* WHAT YOU WILL DO: Arrange the lines of the records below as a Markdown table with the columns Row and Record line, starting with the line that contains "pose: elev=136.5 azim=69.9" and going on through the line that contains "Dot at: (212, 192)", both included. Leave out blank lines and the pictures.

* GIVEN ENTRIES:
>>>
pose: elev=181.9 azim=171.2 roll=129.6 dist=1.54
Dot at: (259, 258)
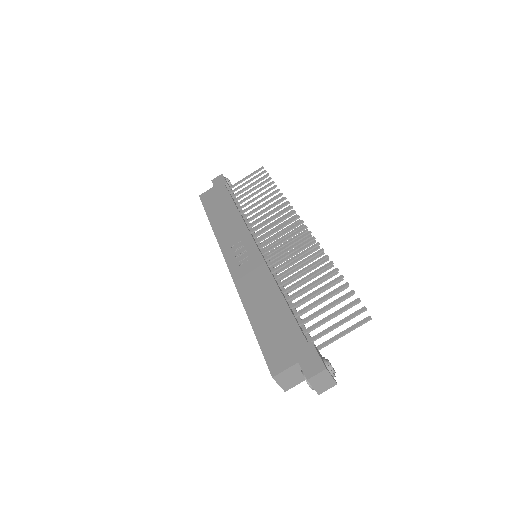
<<<
>>>
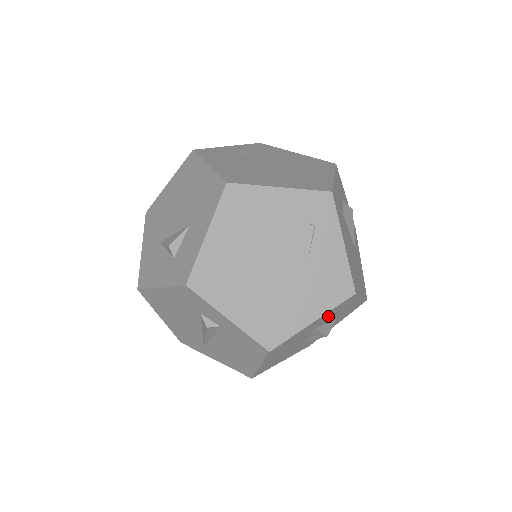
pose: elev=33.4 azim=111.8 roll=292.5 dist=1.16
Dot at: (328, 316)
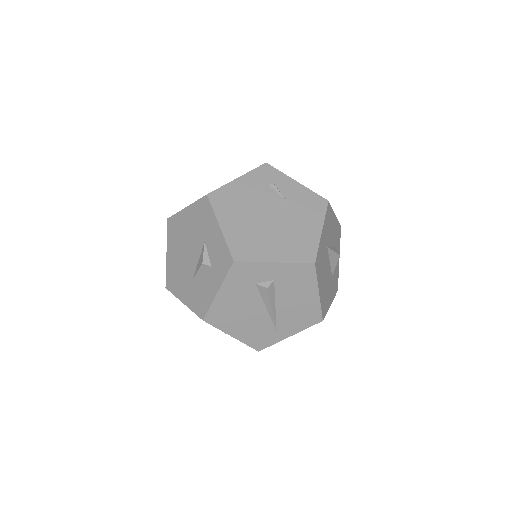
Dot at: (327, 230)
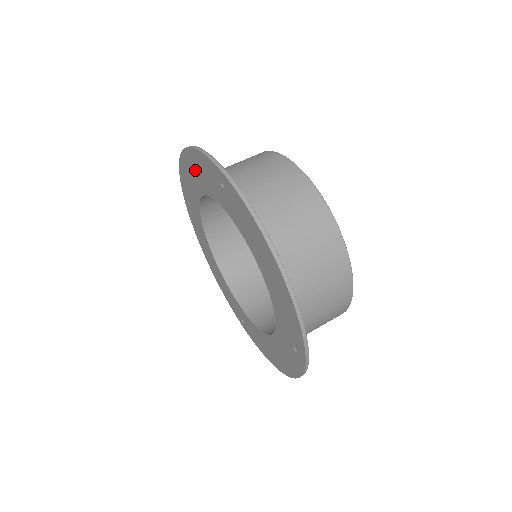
<<<
>>>
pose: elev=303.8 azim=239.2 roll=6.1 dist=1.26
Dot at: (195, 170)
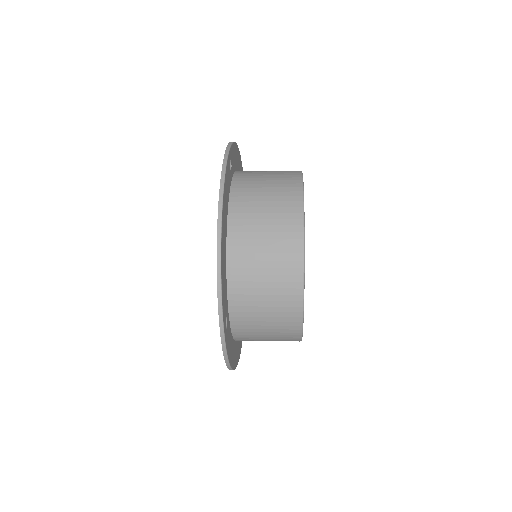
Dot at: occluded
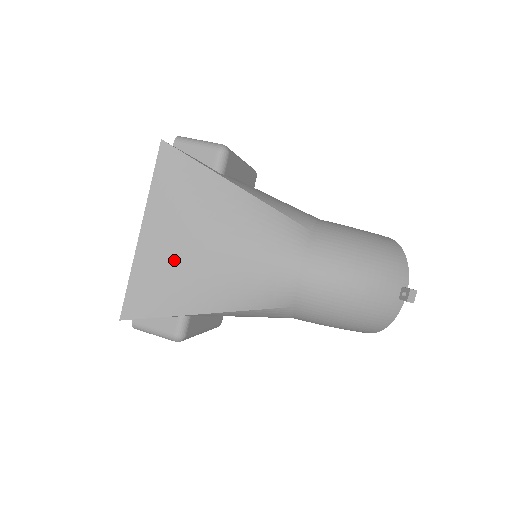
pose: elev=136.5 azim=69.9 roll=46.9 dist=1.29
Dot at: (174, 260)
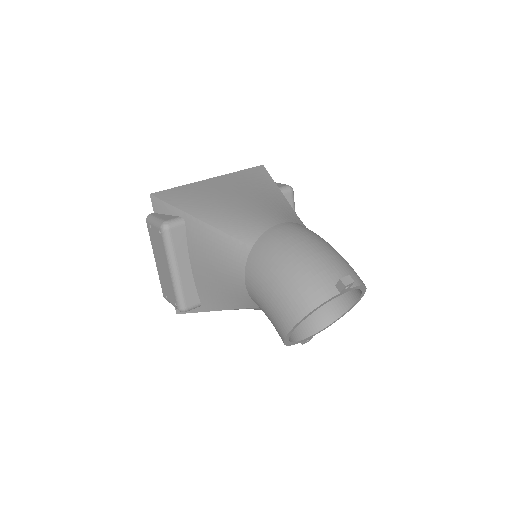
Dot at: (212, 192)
<<<
* COMPLETED TASK:
| Row | Record line |
|---|---|
| 1 | pose: elev=136.5 azim=69.9 roll=46.9 dist=1.29 |
| 2 | Dot at: (174, 260) |
| 3 | Dot at: (212, 192) |